À plusieurs reprises, l’intersyndicale a tenté d’enjoliver par des surenchères verbales son unique réponse qui ne pouvait que s’éroder au fil du temps, 15 fois les mêmes grèves saute-mouton avec manifestations décentralisées : par exemple, “le blocage du pays le 7 mars”… avec 24h de grève. Alors que les différents mouvements avaient montré la difficulté des reprises au retour de vacances, l’intersyndicale s’est payée de mots. Gouvernement et médias aux ordres ont fait mine de prendre au sérieux cette fanfaronnade. Et, comme on pouvait s’y attendre la grève, pourtant une des plus importantes sur les retraites a été loin de bloquer le pays, enlevant un peu plus de crédibilité à l’intersyndicale. On a eu aussi “la grève du dialogue social”… qui aurait pu avoir un sens, mais pas pour une durée limitée avec échéance annoncée le 1er mai. Ce n’était qu’un délai de “décence” imaginé par Berger en guise de deuil pour la mobilisation. Et toutes les directions syndicales se sont précipitées après le 1er mai pour reprendre le dialogue social, avec Borne et aussi le MEDEF, offrant à Macron une conclusion inespérée de ses “100 jours” et des perspectives d’agression “négociées” renouvelées.

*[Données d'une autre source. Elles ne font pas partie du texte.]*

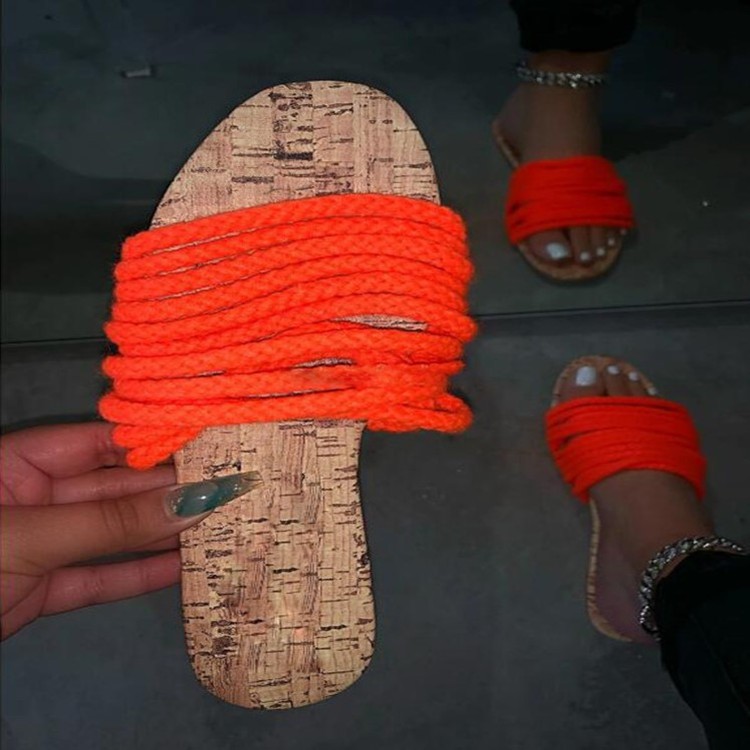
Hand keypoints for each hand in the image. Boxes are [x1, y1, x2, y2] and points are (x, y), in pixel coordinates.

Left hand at [1, 422, 259, 638]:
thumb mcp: (29, 536)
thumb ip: (112, 522)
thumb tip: (196, 501)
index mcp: (19, 462)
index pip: (103, 441)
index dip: (160, 442)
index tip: (216, 443)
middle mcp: (35, 496)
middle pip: (116, 489)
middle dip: (173, 492)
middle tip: (237, 488)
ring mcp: (40, 545)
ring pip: (114, 535)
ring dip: (166, 536)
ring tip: (227, 525)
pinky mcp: (42, 591)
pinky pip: (100, 578)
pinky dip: (140, 577)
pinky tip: (185, 570)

Pour Émancipation tendance intersyndicale, il s’agit désormais d’œuvrer à la reconstruction du rapport de forces, sur la base d’une orientation syndicale alternative, chance à saisir pour que le syndicalisme ne reperde pas les nouveaux·elles syndiqué·es gagné·es à la faveur du mouvement. Et aussi sur des bases renouvelées d’auto-organisation : à partir du constat que l’intersyndicale la plus unitaire possible au niveau national est une condition nécessaire pour gagner, mais pas suffisante ; le maintien et le développement les réseaux militants locaux sous des formes décidées collectivement, et la poursuite de la réflexion sur les meilleures formes de coordinations démocratiques sont indispensables pour contrer efficacement les prochaines attaques… et pour garder le moral. C’est tout l’objet de notre texte de rentrée.